### Records for the task ###

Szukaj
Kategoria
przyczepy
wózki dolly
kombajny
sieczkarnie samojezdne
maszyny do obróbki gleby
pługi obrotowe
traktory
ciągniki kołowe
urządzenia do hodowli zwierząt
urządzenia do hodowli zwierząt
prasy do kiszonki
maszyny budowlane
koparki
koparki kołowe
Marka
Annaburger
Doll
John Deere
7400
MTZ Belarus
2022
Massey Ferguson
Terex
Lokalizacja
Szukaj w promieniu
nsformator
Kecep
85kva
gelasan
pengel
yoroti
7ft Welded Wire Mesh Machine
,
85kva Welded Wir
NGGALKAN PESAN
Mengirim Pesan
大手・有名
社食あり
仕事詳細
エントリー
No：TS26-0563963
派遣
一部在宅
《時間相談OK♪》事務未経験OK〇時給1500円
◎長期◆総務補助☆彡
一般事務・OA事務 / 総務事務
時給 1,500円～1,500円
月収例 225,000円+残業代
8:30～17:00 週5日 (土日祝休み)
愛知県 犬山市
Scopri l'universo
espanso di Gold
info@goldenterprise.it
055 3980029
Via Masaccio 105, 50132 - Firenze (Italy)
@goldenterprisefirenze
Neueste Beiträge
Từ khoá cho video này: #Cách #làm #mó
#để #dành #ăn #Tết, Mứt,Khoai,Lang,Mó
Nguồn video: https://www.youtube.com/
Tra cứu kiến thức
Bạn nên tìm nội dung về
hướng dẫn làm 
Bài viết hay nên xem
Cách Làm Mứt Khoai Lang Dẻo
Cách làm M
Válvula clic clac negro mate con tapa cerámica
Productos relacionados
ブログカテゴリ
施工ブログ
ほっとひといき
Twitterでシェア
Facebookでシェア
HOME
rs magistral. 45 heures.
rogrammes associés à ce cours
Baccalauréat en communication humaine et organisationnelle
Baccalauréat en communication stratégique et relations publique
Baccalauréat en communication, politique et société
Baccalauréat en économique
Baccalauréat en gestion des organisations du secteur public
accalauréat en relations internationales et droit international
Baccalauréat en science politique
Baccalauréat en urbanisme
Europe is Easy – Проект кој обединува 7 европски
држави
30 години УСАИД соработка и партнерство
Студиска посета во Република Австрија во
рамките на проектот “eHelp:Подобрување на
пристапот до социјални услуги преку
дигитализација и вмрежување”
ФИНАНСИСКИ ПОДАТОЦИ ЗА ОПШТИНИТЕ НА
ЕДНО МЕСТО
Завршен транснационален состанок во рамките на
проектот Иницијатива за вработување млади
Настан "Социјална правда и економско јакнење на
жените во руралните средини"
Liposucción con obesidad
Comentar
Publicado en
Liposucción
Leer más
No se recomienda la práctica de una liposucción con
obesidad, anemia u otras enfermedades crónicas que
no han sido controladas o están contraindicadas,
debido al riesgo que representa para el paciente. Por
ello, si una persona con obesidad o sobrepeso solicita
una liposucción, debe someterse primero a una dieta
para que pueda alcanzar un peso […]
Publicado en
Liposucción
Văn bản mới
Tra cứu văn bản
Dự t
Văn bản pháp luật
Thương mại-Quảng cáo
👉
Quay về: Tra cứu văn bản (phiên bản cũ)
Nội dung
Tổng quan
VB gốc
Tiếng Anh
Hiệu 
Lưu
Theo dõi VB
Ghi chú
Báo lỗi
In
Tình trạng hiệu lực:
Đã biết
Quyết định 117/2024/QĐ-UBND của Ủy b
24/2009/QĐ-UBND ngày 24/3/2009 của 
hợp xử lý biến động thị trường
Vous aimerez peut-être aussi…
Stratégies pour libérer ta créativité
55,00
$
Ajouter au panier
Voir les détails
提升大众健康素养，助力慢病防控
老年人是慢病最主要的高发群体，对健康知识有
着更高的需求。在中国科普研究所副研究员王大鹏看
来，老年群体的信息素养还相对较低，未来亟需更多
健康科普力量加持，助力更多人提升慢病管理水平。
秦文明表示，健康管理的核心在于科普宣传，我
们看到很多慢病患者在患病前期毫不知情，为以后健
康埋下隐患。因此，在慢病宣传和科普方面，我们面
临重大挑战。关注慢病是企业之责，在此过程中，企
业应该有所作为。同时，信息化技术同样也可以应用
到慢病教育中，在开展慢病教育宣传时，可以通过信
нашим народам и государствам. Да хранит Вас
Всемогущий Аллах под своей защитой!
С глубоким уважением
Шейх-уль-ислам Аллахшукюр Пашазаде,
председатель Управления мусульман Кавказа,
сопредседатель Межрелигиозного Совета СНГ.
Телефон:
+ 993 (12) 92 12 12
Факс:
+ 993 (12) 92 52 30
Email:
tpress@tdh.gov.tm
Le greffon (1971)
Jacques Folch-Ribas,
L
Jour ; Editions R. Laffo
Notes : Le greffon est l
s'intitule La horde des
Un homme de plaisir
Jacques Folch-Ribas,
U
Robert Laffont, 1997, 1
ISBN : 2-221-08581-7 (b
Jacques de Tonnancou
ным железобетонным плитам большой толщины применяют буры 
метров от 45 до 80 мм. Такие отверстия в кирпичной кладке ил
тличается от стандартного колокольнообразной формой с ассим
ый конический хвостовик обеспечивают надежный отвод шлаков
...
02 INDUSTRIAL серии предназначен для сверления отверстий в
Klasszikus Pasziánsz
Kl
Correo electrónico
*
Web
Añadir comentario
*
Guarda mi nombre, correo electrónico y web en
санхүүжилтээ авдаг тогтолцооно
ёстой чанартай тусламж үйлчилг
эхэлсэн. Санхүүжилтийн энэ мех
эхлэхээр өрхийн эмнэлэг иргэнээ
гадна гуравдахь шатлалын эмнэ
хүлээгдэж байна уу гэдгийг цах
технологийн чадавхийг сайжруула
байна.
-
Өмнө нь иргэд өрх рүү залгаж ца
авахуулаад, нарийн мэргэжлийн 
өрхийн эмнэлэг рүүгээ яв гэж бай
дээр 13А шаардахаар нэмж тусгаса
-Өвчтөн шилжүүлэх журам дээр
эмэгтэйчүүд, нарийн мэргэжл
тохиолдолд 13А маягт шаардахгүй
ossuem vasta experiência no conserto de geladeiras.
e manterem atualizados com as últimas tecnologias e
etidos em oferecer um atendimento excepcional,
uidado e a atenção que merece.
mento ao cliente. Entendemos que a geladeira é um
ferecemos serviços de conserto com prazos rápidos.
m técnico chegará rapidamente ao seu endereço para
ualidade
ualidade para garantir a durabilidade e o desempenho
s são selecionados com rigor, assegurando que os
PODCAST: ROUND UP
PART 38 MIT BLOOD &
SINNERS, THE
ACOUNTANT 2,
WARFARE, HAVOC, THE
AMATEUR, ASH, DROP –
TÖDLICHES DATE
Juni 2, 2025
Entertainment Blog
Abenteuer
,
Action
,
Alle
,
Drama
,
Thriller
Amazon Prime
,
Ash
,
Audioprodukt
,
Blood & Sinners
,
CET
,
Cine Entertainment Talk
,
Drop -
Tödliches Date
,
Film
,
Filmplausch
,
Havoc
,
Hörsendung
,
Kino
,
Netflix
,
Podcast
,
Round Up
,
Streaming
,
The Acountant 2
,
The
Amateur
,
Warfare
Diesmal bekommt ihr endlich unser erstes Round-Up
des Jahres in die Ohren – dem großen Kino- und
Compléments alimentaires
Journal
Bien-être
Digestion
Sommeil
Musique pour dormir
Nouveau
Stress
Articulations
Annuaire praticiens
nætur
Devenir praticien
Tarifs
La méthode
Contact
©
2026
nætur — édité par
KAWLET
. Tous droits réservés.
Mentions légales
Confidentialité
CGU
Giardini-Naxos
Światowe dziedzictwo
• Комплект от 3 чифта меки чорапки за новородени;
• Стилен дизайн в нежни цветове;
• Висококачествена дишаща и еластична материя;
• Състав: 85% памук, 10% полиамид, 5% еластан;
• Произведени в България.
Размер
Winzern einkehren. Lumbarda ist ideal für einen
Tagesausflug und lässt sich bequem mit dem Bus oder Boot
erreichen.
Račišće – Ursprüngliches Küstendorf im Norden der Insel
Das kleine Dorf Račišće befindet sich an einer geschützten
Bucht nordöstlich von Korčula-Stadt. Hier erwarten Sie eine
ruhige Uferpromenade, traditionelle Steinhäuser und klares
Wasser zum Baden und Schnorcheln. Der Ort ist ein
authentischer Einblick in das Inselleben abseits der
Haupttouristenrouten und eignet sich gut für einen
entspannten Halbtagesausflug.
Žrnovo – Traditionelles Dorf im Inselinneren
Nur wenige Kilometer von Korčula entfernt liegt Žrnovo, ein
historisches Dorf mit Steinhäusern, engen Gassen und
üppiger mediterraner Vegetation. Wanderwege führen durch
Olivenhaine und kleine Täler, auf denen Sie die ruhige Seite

###

• Request:
The entries above hold a line with "们看到很多慢病患者在患病前期毫不知情，为以后健" and a later line with "ёстой чанартай тусламж үйлчилг". Write out exactly those lines and all lines between, nothing more.

• Response to the task:
们看到很多慢病患者在患病前期毫不知情，为以后健
康埋下隐患。因此，在慢病宣传和科普方面，我们面
临重大挑战。关注慢病是企业之责，在此过程中，企
业应该有所作为。同时，信息化技术同样也可以应用
到慢病教育中，在开展慢病教育宣传时，可以通过信
нашим народам и государствам. Да хранит Вас
Всемогущий Аллах под своей защитой!
С глубоким уважением
Шейх-уль-ислам Аллахшукюр Пашазаде,
председатель Управления мусульман Кавказа,
сопредседатель Межрелигиозного Совета СНГ.
Телефон:
+ 993 (12) 92 12 12
Факс:
+ 993 (12) 92 52 30
Email:
tpress@tdh.gov.tm
Le greffon (1971)
Jacques Folch-Ribas,
L
Jour ; Editions R. Laffo
Notes : Le greffon est l
s'intitule La horde des
Un homme de plaisir
Jacques Folch-Ribas,
U
Robert Laffont, 1997, 1
ISBN : 2-221-08581-7 (b
Jacques de Tonnancou
ным железобетонным плитам большой толщины применяют буры 
метров от 45 до 80 мм. Такие отверстия в кирпичной кладке ил
тличается от стандартного колокольнообразной формой с ассим
ый конический хвостовик обеспечивают надежный отвод шлаков
...
02 INDUSTRIAL серии предназначен для сверления отверстий в
Klasszikus Pasziánsz
Kl
Correo electrónico
*
Web
Añadir comentario
*
Guarda mi nombre, correo electrónico y web en
санхүүжилтээ авдаг тогтолцооно
ёстой чанартай тусламж үйлчилг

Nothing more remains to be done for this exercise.